Aim of the task:
Repeat precisely the span of lines below that opens with the line containing "17: (167, 14)" and closes with the line containing "45: (224, 96)", both included.
────────
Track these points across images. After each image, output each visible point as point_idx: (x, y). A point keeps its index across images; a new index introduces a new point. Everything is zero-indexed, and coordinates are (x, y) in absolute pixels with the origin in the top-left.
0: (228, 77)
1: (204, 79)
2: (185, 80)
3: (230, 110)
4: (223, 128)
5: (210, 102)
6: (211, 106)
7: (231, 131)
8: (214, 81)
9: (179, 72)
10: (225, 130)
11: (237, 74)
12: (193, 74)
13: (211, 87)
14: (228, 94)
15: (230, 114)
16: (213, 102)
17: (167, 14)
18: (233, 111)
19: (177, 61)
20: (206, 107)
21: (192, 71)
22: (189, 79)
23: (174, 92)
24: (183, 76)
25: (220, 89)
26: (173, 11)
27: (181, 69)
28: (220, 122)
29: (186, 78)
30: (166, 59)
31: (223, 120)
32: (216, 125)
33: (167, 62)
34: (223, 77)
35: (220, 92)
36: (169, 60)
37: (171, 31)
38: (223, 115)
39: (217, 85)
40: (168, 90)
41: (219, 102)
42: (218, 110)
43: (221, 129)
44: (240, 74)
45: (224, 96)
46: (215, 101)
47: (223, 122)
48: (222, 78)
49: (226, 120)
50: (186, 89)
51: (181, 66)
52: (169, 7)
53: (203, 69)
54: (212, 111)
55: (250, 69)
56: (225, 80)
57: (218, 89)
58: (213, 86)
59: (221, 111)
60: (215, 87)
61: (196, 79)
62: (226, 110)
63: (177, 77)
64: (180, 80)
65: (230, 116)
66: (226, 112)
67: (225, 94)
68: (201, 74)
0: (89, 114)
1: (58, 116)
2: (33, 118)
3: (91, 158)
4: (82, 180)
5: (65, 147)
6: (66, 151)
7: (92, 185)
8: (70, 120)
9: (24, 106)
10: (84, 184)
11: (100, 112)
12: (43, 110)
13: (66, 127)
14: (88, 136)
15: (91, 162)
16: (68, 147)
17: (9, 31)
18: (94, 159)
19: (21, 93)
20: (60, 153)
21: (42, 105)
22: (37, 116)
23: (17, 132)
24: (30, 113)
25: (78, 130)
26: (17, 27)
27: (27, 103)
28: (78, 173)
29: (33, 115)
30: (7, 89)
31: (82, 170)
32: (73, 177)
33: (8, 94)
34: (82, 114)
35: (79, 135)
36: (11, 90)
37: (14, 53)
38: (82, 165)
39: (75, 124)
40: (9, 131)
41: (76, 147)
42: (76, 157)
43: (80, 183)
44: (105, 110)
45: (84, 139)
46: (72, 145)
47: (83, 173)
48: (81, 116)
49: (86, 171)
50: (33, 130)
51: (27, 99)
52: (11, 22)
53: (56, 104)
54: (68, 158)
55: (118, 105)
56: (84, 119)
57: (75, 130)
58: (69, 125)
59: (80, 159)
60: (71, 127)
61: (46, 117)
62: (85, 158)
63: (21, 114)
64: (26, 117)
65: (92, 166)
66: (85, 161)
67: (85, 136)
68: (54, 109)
────────
Exercise result:
17: (167, 14)
18: (233, 111)
19: (177, 61)
20: (206, 107)
21: (192, 71)
22: (189, 79)
23: (174, 92)
24: (183, 76)
25: (220, 89)
26: (173, 11)
27: (181, 69)
28: (220, 122)
29: (186, 78)
30: (166, 59)
31: (223, 120)
32: (216, 125)
33: (167, 62)
34: (223, 77)
35: (220, 92)
36: (169, 60)
37: (171, 31)
38: (223, 115)
39: (217, 85)
40: (168, 90)
41: (219, 102)
42: (218, 110)
43: (221, 129)
44: (240, 74)
45: (224, 96)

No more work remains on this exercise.